------ Texte à analyser

Je suis arrivé face à un milieu médical qui ne prône que l'utilisation du préservatif et qui pensait qu'AIDES voulait mettre les gens en danger en leur disant de ne pas utiliser la capote
- Dominique Descharles, délégué AIDES à Reims


D’ailleurs, l’association est bien consciente que la place du préservatif est au cœur des réticences du milieu médical. "La plupart des médecins infectieux regardent encore la PrEP en se demandant à quoi ça sert cette histoire, alors qu’il suffit de mettre la capote" regrette Dominique Descharles. Mais l’association l’assure, son discours s’adresse avant tout à ceux pour qui le préservatif ne suffit pas. "En 20 ans de carrière"  raconte Philippe Malfrait "je n’ai jamais croisé quelqu’un qui pouvait me dire droit dans les yeux, j’ai toujours mis un préservatif à chaque fois que j’étais dans une rencontre sexuelle". Pour les militants, l’opposition d’une partie du milieu médical relève du confit moral. "On ne veut pas dire baisez à tout va !" explique Dominique Descharles"mais essayez d’avoir la sexualité la plus épanouie possible". "Les gens doivent pouvoir piocher dans cette palette de prévention selon leur sexualité" ajoute-t-il.

Quant à l’augmentation constatée des IST, pour l’association, il s’agit surtout d’un effet d’optique. En effet, lorsqu’une personne est placée sous PrEP, elle doit tous les trois mois passer toute une batterie de tests (VIH, autres IST et fonctions rénales). "Tous ces gens à qui on a découvert des ISTs, avant, ils n’allaient pas se faire dépister" expose Dominique Descharles.
 

Investir dans la PrEP

A ces questions autour de la place du préservatif dans la prévention, s’ajoute un aspect financier. "[les infectiologues] n’ont pas forcément envie aussi parce que jusqu’en décembre dernier, le préservatif n’était pas remboursé" explique le Dr Lambert Dessoy "ce n’était pas très cohérent de rembourser un traitement qui vaut plus de 300 euros et de ne pas rembourser un préservatif qui vaut 20 centimes". Si les préservatifs peuvent aujourd’hui être prescrits par un médecin, l’argument reste là : pourquoi financer un traitement à plusieurs centaines d’euros quand des préservatifs pourraient remplir le même rôle ?

------------
------ Données enregistrées

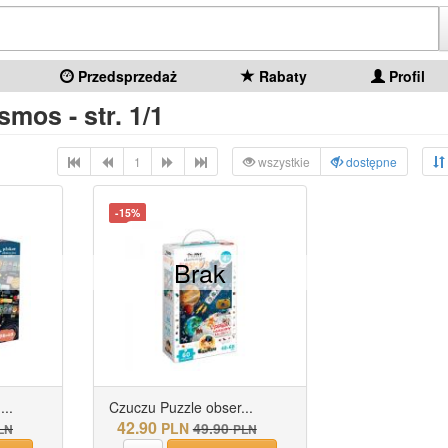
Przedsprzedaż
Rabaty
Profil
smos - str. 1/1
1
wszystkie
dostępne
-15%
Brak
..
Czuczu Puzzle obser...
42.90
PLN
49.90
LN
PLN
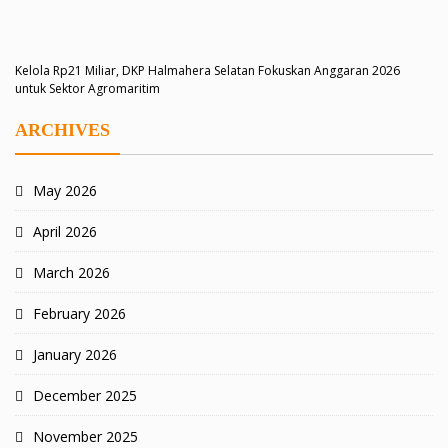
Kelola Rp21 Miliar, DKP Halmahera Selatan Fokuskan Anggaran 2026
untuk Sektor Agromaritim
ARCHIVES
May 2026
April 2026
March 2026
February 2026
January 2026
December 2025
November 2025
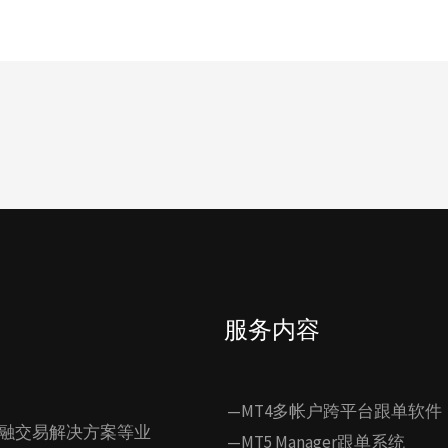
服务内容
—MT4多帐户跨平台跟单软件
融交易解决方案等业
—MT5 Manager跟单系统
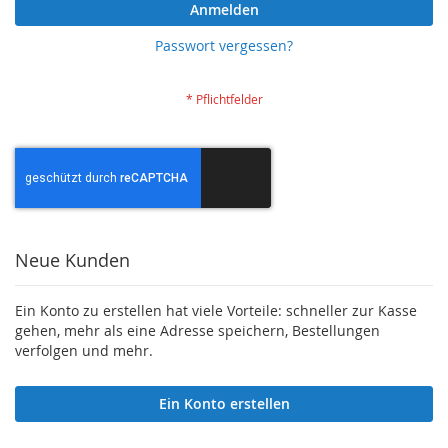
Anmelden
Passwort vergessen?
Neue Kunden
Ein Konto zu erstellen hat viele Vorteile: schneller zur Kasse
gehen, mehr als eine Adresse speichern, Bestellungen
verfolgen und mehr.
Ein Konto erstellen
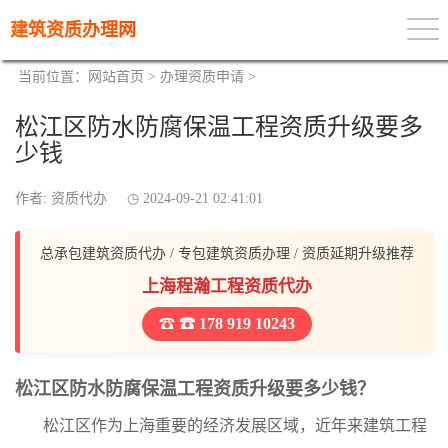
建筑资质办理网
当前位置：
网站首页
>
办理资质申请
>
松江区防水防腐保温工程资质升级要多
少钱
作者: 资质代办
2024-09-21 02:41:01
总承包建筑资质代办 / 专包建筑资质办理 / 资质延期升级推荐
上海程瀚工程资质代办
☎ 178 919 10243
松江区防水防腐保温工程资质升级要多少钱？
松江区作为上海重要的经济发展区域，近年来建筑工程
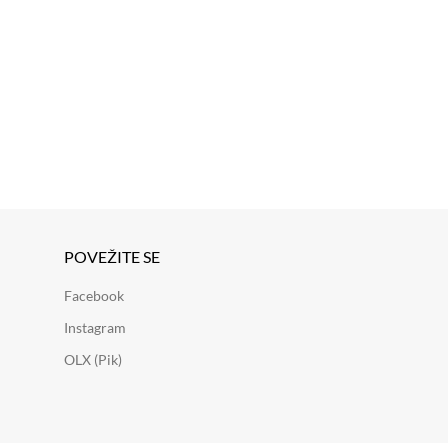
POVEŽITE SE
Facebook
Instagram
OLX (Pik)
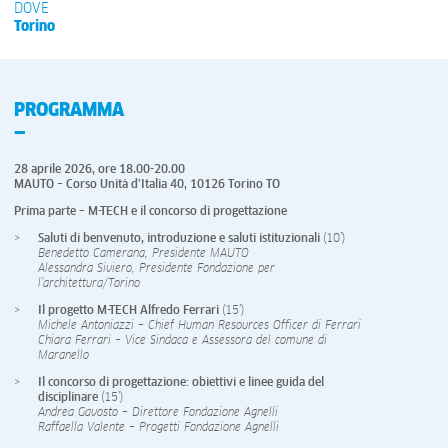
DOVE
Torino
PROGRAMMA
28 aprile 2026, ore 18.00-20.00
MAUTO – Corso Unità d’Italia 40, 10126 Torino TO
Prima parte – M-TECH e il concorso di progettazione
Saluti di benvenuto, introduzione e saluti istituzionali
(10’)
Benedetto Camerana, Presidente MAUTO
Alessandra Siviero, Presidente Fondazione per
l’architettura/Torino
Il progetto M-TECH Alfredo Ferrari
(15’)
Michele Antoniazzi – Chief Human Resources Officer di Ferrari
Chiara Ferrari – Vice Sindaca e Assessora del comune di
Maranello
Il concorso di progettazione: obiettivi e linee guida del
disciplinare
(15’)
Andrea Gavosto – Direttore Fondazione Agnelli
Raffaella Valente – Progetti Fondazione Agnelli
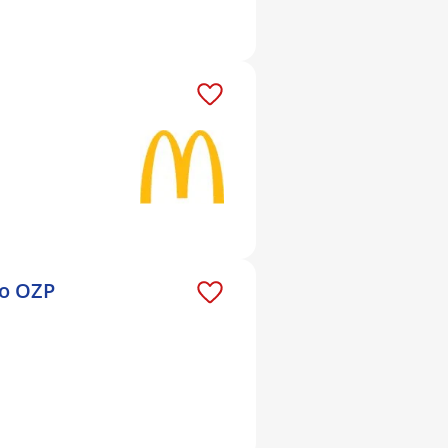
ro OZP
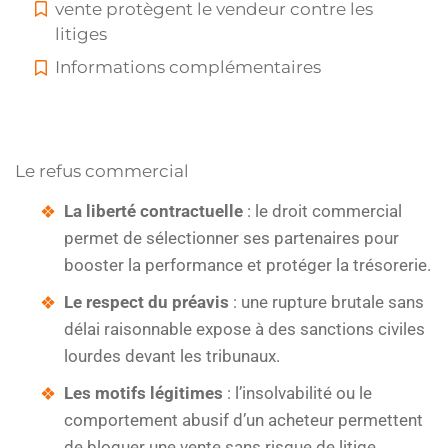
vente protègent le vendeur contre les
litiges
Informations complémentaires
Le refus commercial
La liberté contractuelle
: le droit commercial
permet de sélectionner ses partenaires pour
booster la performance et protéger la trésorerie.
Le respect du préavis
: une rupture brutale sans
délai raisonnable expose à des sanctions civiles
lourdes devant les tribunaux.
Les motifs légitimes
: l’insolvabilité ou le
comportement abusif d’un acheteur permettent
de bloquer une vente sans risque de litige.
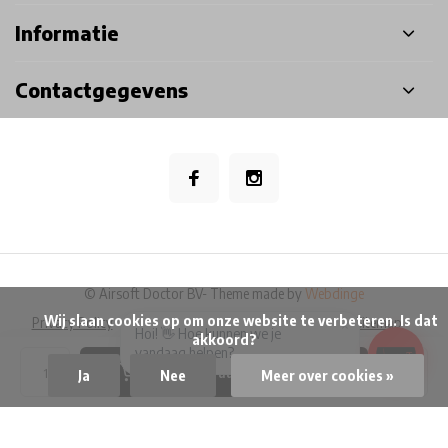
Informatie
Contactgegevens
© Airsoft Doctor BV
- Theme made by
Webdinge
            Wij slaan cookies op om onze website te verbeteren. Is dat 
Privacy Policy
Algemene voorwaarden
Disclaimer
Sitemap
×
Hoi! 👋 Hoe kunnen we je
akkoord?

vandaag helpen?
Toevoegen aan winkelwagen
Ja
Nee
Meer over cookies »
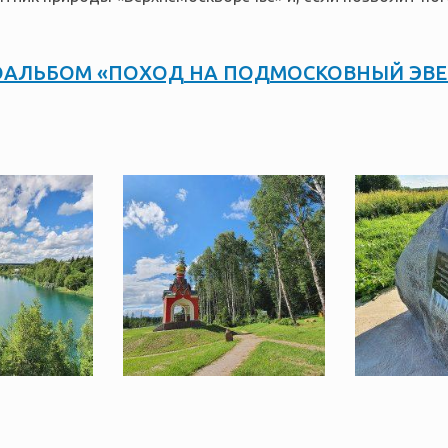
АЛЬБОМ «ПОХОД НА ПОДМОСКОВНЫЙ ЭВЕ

------------

**Action demandée 1**.
Citez mot pour mot le passage du texte sur la PrEP qui va de « Investir dans la » jusqu'à « le même rôle ? ».
**Action demandée 2**.
Prolongez le texte sur la PrEP et le préservatif à partir de sa dernière phrase.

**Réponse 1**.
Investir dans la PrEP

A ces questions autour de la place du préservatif dans la prévention, s’ajoute un aspect financier. "[les infectiologues] n’ont pas forcément envie aussi parce que jusqu’en décembre dernier, le préservatif n’était pas remboursé" explique le Dr Lambert Dessoy "ce n’était pas très cohérent de rembourser un traitement qui vaut plus de 300 euros et de ne pas rembourser un préservatif qui vaut 20 centimes". Si les préservatifs peuvent aujourd’hui être prescrits par un médecin, l’argument reste là : pourquoi financer un traitement à plusieurs centaines d’euros quand des préservatifs pourraient remplir le même rôle ?

**Réponse 2**.
Le coût de suivi d’une personne séropositive, en moyenne ça va être de 1.000 à 1.200 euros par mois, en comptant le traitement, les consultations, les analyses, le suivi des autres pathologies induites par le VIH, etc. Le coût de suivi de la PrEP est de l’ordre de 300 euros par mois, en prenant en compte les découvertes de nouvelles ISTs à traiter. Ça coûte quatre fois moins cher que de découvrir une personne séropositive, sans compter l’impact que le VIH a sur une vie
- Dominique Descharles, délégué AIDES à Reims


Pour les militants d’AIDES, le calcul est faussé. La PrEP s’adressant en priorité aux personnes pour qui le préservatif ne suffit pas – que ce soit en raison de difficultés à se le procurer ou à s’en servir dans la totalité de leurs rapports sexuels. "Ça coûte cher, mais entre être sous PrEP pour ne pas se contaminier et un traitement à vie, le calcul est vite fait" résume Philippe Malfrait.  
 

Des médecins généralistes pas assez formés ?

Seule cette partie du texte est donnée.